RuntimeError with CUDA assertion failure when resuming model training from checkpoint

Question

RuntimeError with CUDA assertion failure when resuming model training from checkpoint

fancling opened this issue 2 months ago · comments

I encountered a RuntimeError with an internal assertion failure when trying to resume training of a custom model from a checkpoint:

RuntimeError: t == DeviceType::CUDAINTERNAL ASSERT FAILED at "../c10/cuda/impl/CUDAGuardImpl.h":24, please report a bug to PyTorch.

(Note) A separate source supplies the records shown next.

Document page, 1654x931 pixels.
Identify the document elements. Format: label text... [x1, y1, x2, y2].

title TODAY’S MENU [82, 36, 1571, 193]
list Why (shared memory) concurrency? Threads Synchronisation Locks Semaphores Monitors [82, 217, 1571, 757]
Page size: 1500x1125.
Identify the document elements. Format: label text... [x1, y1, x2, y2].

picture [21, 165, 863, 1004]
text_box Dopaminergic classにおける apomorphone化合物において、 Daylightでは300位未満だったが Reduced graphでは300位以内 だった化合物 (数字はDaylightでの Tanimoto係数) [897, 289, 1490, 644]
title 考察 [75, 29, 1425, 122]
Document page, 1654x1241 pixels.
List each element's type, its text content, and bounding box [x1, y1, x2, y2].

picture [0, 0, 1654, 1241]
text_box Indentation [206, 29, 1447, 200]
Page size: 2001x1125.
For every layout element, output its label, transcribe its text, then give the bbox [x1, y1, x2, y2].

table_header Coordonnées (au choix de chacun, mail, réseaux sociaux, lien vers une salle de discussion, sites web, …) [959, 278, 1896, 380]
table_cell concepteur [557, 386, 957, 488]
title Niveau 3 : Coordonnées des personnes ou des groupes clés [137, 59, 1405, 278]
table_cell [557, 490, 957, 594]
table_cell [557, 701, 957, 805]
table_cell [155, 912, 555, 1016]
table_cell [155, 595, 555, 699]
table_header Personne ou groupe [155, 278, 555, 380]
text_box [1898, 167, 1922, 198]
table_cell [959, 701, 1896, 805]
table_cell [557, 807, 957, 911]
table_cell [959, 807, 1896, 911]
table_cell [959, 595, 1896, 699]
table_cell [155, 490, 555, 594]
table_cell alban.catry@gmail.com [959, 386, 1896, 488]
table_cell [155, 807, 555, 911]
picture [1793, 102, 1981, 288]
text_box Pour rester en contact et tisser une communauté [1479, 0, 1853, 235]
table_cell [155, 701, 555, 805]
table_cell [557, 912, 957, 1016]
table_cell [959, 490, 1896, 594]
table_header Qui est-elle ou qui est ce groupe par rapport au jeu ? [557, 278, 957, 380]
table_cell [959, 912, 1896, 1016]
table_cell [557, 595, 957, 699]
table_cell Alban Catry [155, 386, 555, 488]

This error occurred during the execution of an estimate_loss() function which is supposed to run before the actual model training resumes on CUDA. It seems to be triggered when the iteration number coincidentally matches a modulus of 2000.

I am willing to assist in resolving this issue if I can be of any help.

fancling · Answer 1 · Fri Mar 22 2024 15:50:10 GMT+0800 (China Standard Time)

Update on the issue

After further investigation, I've identified the source of the problem that leads to the assertion failure:
The comparison operation if losses["val"] < best_val_loss or always_save_checkpoint: fails because losses["val"] is located on the CPU, while best_val_loss is loaded from the checkpoint directly onto the CUDA device due to checkpoint = torch.load(ckpt_path, map_location=device).